- Task details -
Put the entries below into a Markdown table with the columns Row and Line, one nonblank line per row, numbered in order. Leave the pictures out.

- Study material -
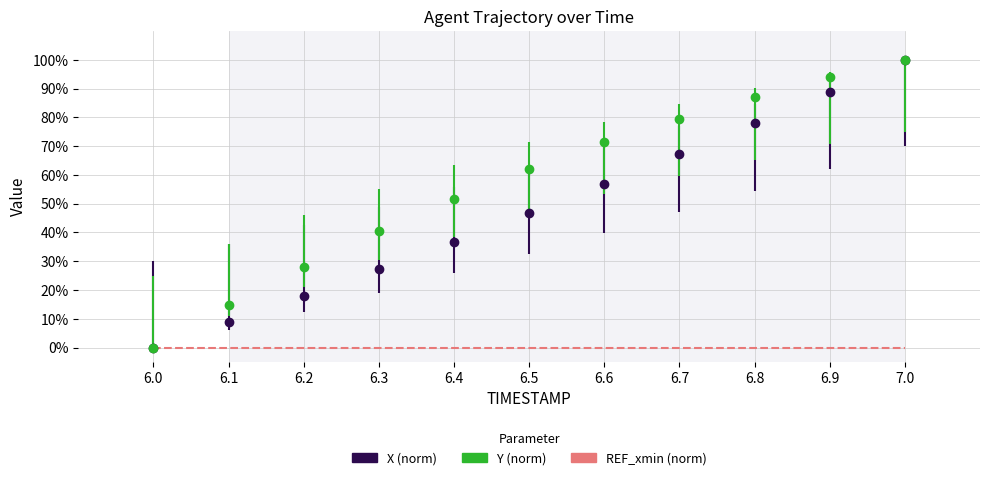

What are all the series names shown in the legend?

X (norm), Y (norm), REF_xmin (norm)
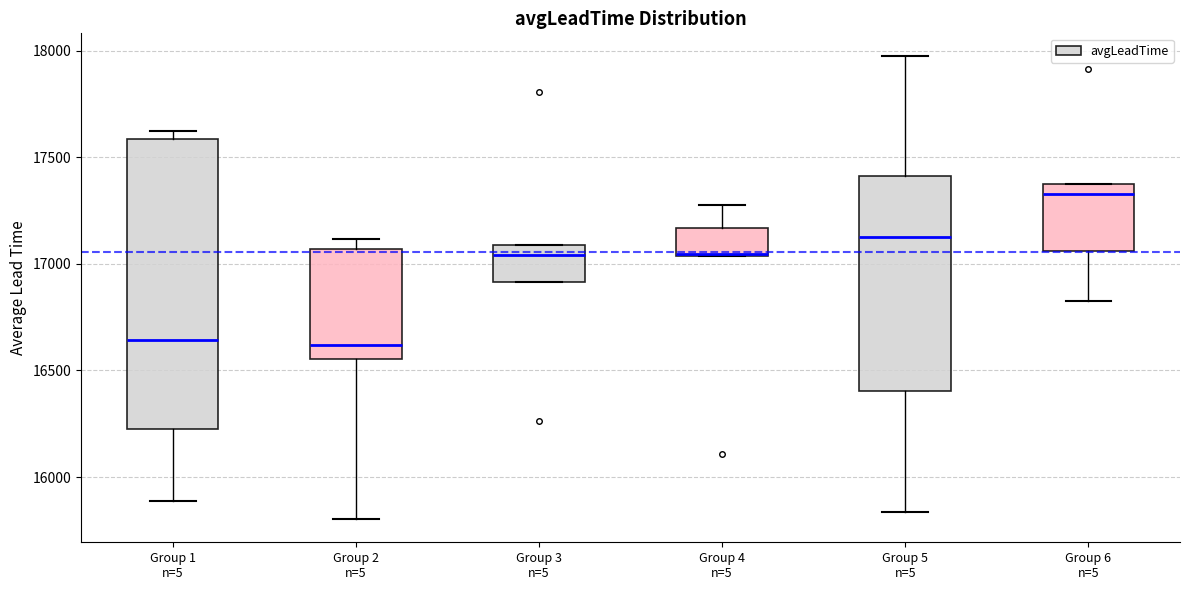

Where is the upper edge of the box for Group 2 n=5 on the y-axis? The values are not printed on the chart, so give them approximately, as read against the axis.

17050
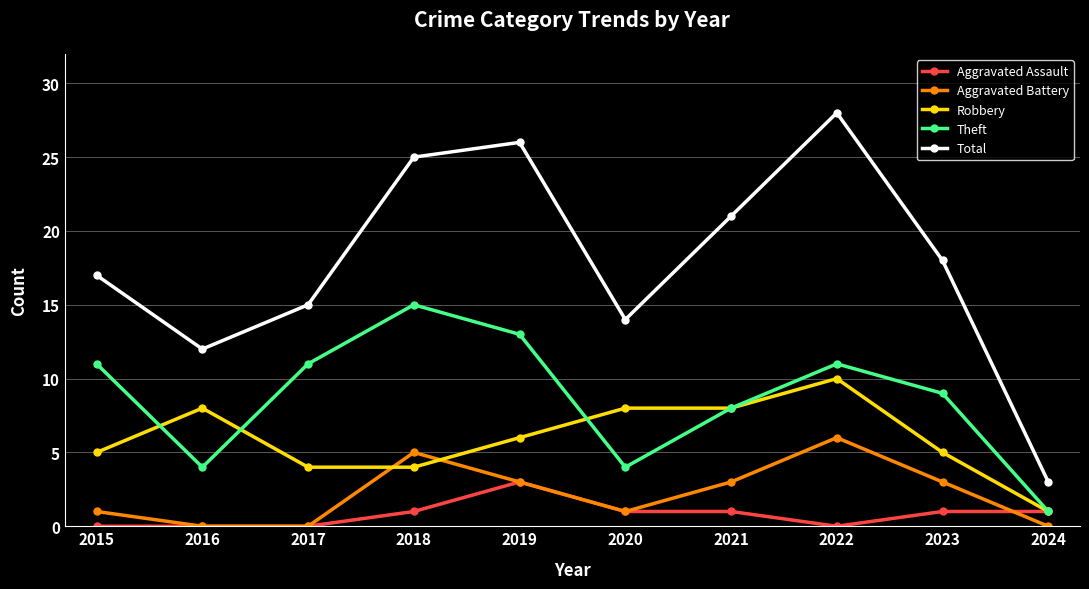

What are all the series names shown in the legend?

Aggravated Assault, Aggravated Battery, Robbery, Theft, Total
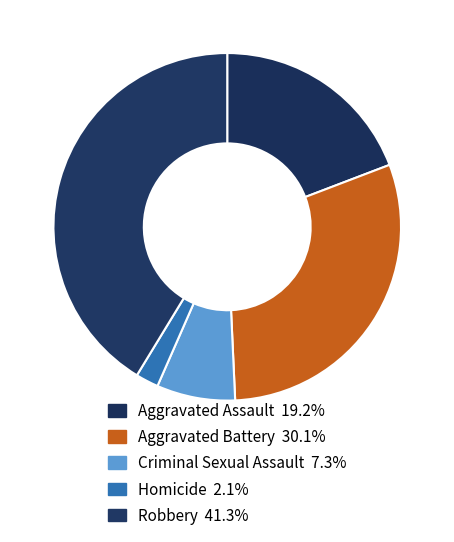

What percentage is the Robbery slice, to the nearest percent?

41%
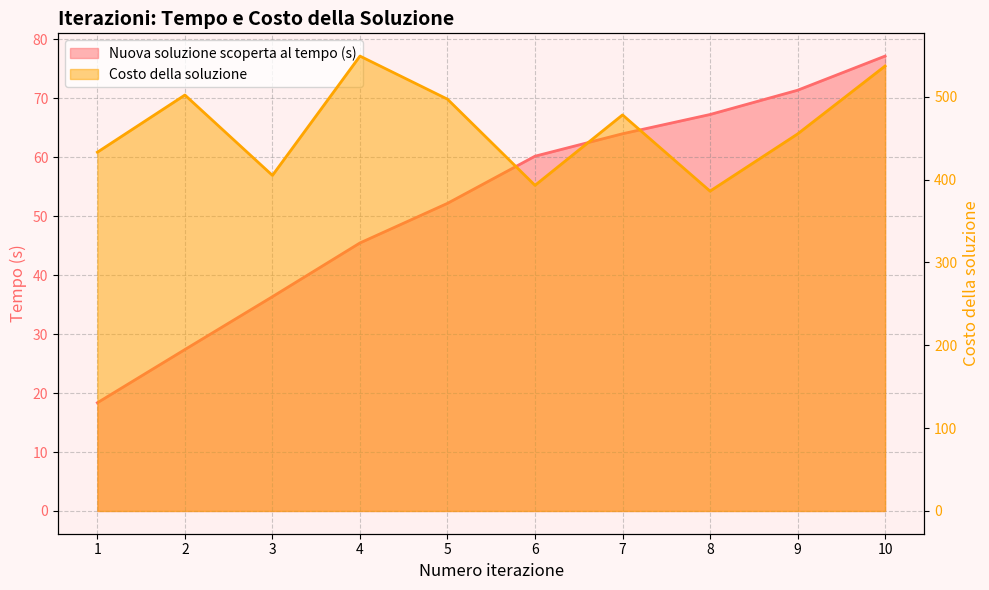

True or false: Nuova soluzione scoperta al tempo (s) and Costo della soluzione intersect in this chart.

False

- Exercise result -
| Row | Line |
|---|---|
| 1 | What are all the series names shown in the legend? |
| 2 | X (norm), Y (norm), REF_xmin (norm) |
| 3 | Where is the upper edge of the box for Group 2 n=5 on the y-axis? The values are not printed on the chart, so give them approximately, as read against the axis. |
| 4 | 17050 |
| 5 | What are all the series names shown in the legend? |
| 6 | Aggravated Assault, Aggravated Battery, Robbery, Theft, Total |
| 7 | What percentage is the Robbery slice, to the nearest percent? |
| 8 | 41% |
| 9 | True or false: Nuova soluzione scoperta al tempo (s) and Costo della soluzione intersect in this chart. |
| 10 | False |